═════ EXCERPT TO READ ═════
Yes…but Asset Mgmt list should be compared with IEM as there would be possibility of Machines may not be present in IEM. and around 20 % machines have computer name as FQDN…and the same name in Asset Mgmt tool (as it is manual) they are without FQDN.

swap041 · September 29, 2015, 3:25pm

Any suggestions on this .!!! Please suggest

JasonWalker · September 30, 2015, 1:55am

Ah, well, I guess I’m invested in this question now. This could certainly be optimized for readability, and possibly for performance, but it performs much better than a tuple of lines from each file already.

Build three sets - one for the lines of the first file, one for the lines of the second file (removing the “.” and everything after), and a third for the original lines of the second file.

Use an intersection of the “trimmed” lines to find matches, then find the lines from the original second file that start with a matched value.

The performance on this should improve as the number of duplicates goes down. In my check test1.txt has 501 lines, test2.txt has 204 lines, there are 101 matches between them, and it completes in 7.098 ms.

q:  items 1 of ((elements of item 0 of it, elements of item 1 of it) whose (item 1 of it starts with item 0 of it))of (intersection of (item 0 of it;item 1 of it), item 2 of it) of ((set of (if it contains "." then preceding text of first "." of it else it) of lines of file "c:\temp\test\test1.txt"),(set of (if it contains "." then preceding text of first "." of it else it) of lines of file "c:\temp\test\test2.txt"), (set of lines of file "c:\temp\test\test2.txt"))

swap041 · September 30, 2015, 1:51pm

Thanks Jason!!!. It worked
═════
■ **TASK INSTRUCTIONS**
Reproduce word for word the part of the forum thread above on matching machine names across two lists, starting at "JasonWalker · September" and ending at "each file already.".
═════ DATA ENTRIES ═════
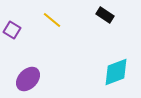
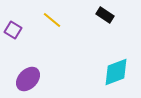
purple square: moved 1 px right
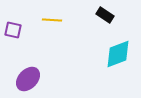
yellow line: rotated 36 degrees counterclockwise
purple square: rotated 18 degrees counterclockwise
cyan diamond: moved 2 px right, 18 px up
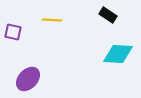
black rectangle: moved 3 px right
purple square: moved 2 px down
cyan diamond: rotated 24 degrees clockwise
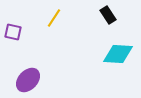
black rectangle: rotated 24 degrees clockwise
yellow line: moved 2 px right, 2 px up; rotated 60 degrees counterclockwise
purple ellipse: moved 1 px down
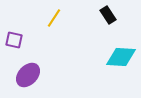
purple square: moved 1 px right, 8 px down
cyan diamond: moved 3 px right, 3 px down
purple ellipse: moved 5 px up
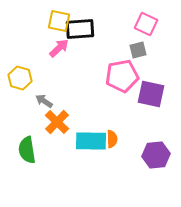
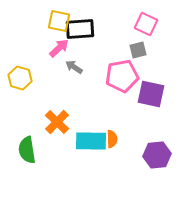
gray arrow: moved 30 px right, 34 px up
purple hexagon: moved 1 px right
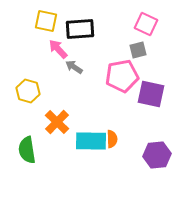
yellow square: moved 13 px left
pink arrow: moved 1 px left, 1 px down; rotated 90 degrees counterclockwise
yellow hexagon: moved 8 px right, 13 px down
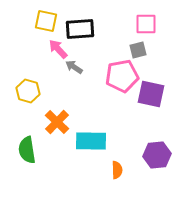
pink square: rotated 25 degrees counterclockwise
orange semicircle: moved 5 px right, 31 px down
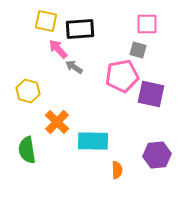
pink square: moved 1 px right
gray square: rotated 30 degrees clockwise
cyan rectangle: moved 2 px right
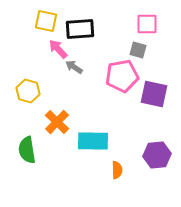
purple square: moved 3 px right
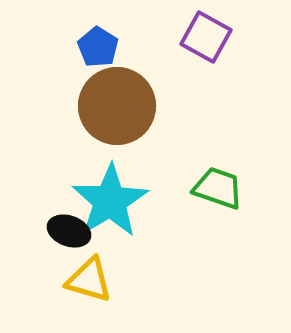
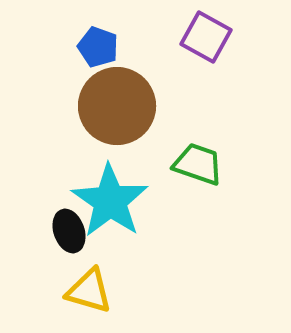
blue pentagon: rotated 12 degrees counterclockwise
green trapezoid: moved 20 px left, 24 px up
cyan star: rotated 6 degrees counterclockwise
black ellipse: rotated 51 degrees clockwise
yellow triangle: moved 11 px down
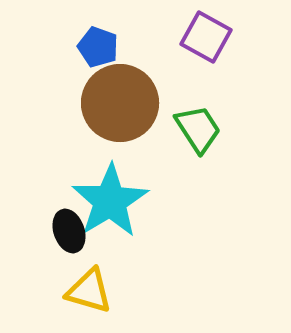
brown circle: moved 3 px right, 3 px up
green trapezoid: moved 35 px up; rotated 38 degrees clockwise
cyan star: rotated 6 degrees clockwise
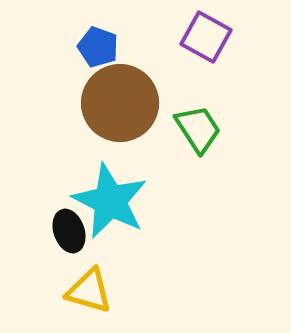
cyan star: rotated 14 degrees counterclockwise
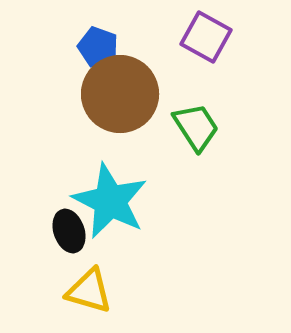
brown circle: moved 9 px up
green trapezoid: moved 2 px left, 2 px up
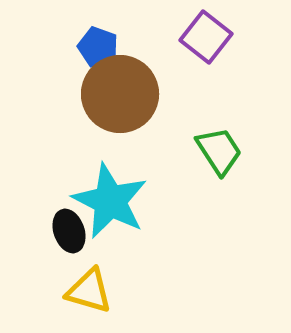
purple square: rotated 9 degrees clockwise
green trapezoid: moved 23 px right, 24 px down
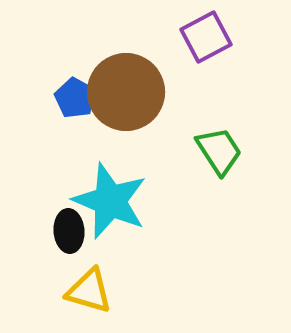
purple square: rotated 24 degrees clockwise
blue pentagon: moved 23 px left, 51 px down; rotated 9 degrees clockwise
brown circle: moved 6 px right, 2 px up
cyan star: rotated 4 degrees counterclockwise
black ellipse: rotated 15 degrees clockwise
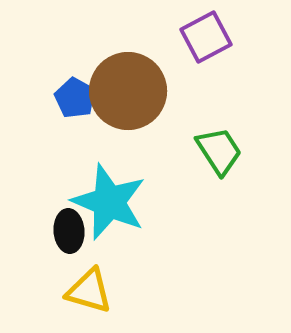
brown circle: moved 2 px right, 1 px up
cyan star: moved 1 px left, 1 px down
═════
■ **ANSWER**
JasonWalker · September 30, 2015, 1:55am

Ah, well, I guess I’m invested in this question now. This could certainly be optimized for readability, and possibly for performance, but it performs much better than a tuple of lines from each file already.